場合によっては、健康保険等を利用して治療費を安く抑えることも考慮する必要があります(労災利用できる場合は、労災保険を利用)。
(1)応急手当費
応急手当に直接かかる必要かつ妥当な実費
(2)診察料
初診料、再診料または往診料にかかる必要かつ妥当な実費
(3)入院料
入院料は、原則としてその地域における普通病室への入院に必要かつ妥当な実費。ただし、被害者の傷病の態様等から医師が必要と認めた場合は、上記以外の病室への入院に櫃王かつ妥当な実費
(4)投薬料、手術料、処置料等
治療のために必要かつ妥当な実費
(5)義肢等の費用
ア 傷害を被った結果、医師が身体の機能を補完するために必要と認めた義肢、歯科補てつ、義眼、眼鏡(コンタクトレンズを含む)、補聴器、松葉杖等の用具の製作等に必要かつ妥当な実費
イ アに掲げる用具を使用していた者が、傷害に伴い当該用具の修繕または再調達を必要とするに至った場合は、必要かつ妥当な実費
ウ ア及びイの場合の眼鏡(コンタクトレンズを含む)の費用については、5万円を限度とする
※葬具や器具の購入費に関する裁判基準についても、あわせてご覧ください。
(6)診断書等の費用
診断書、診療報酬明細書等の発行に必要かつ妥当な実費
(7)柔道整復等の費用
免許を有する柔道整復師、あんま・マッサージ・指圧師、はり師、きゅう師が行う施術費用は、必要かつ妥当な実費
(自賠責基準ではこの通りですが、裁判基準では、柔道整復等の費用は、当然に認められるものではないので注意が必要です)
通院交通費について
通院、転院、入院または退院に要する交通費として必要かつ妥当な実費が支払対象になります。
事故現場から医療機関まで、被害者を搬送するための費用等についても、必要かつ妥当な実費が支払対象となります。
※タクシーを使って通院する場合、タクシー代が通院交通費として認められないこともあるので注意が必要です(裁判では)。
看護料について
ア 入院中の看護料
原則として12歳以下の子供に近親者等が付き添った場合に、1日あたり4100円とされます。
イ 自宅看護料または通院看護料
医師が看護の必要性を認めた場合に次のとおり支払対象となります。ただし、12歳以下の子供の通院等に近親者等が付き添った場合には、医師の証明は要しないものとされます。

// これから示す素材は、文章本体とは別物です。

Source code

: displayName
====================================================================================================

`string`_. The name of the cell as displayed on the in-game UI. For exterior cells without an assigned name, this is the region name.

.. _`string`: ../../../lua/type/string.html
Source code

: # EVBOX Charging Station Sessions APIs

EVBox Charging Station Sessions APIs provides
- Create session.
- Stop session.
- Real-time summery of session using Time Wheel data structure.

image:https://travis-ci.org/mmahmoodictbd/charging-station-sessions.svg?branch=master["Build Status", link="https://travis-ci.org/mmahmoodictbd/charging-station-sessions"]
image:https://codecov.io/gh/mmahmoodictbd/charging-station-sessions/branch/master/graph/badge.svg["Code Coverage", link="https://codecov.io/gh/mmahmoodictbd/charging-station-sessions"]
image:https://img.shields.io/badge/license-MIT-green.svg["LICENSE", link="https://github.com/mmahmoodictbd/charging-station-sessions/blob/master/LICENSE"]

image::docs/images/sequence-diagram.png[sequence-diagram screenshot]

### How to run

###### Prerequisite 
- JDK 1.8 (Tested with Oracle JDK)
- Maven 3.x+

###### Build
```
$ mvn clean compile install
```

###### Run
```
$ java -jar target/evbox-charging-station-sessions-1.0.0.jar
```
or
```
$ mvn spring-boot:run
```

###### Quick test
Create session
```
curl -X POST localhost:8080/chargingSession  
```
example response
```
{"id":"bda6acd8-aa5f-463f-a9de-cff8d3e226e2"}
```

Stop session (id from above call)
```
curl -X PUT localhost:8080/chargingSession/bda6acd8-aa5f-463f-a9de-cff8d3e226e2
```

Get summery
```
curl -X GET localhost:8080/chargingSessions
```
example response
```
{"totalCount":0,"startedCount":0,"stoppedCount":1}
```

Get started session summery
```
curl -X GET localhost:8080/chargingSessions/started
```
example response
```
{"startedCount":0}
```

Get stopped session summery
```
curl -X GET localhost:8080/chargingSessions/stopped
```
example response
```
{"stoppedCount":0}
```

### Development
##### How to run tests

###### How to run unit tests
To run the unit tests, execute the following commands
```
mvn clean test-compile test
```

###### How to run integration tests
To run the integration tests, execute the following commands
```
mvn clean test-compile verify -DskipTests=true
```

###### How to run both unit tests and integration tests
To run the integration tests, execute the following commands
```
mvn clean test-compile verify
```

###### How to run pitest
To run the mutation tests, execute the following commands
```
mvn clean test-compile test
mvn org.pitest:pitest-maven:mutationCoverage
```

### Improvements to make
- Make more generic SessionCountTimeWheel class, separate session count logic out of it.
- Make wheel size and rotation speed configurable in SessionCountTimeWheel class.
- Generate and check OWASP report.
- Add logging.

(ア)厚生労働大臣の許可を受けた有料職業紹介所の紹介による者
立証資料等により必要かつ妥当な実費
(イ)近親者等
1日2050円
ウ 近親者等に休業損害が発生し、立証資料等により、アまたはイ(イ)の額を超えることが明らかな場合は、必要かつ妥当な実費
※赤い本基準の入院付添費(近親者)は1日6500円程度、通院付添費は1日3300円程度となります。
諸雑費について
療養に直接必要のある諸物品の購入費または使用料、医師の指示により摂取した栄養物の購入費、通信費等とし、次のとおりとなる。
ア 入院中の諸雑費
入院1日1100円。立証資料等により1日につき1100円を超えることが明らかな場合は、必要かつ妥当な実費
イ 通院または自宅療養中の諸雑費
必要かつ妥当な実費
自賠責保険には限度額があるので注意
自賠責基準の治療関係費は以上のとおりですが、自賠責には慰謝料や休業損害をあわせて、120万円までという支払限度額があるので、注意が必要です。
ここで掲載した治療費等も、計120万円を超えたら、自賠責からは支払われないので、加害者が任意保険に加入していない場合等にはとくに注意が必要です。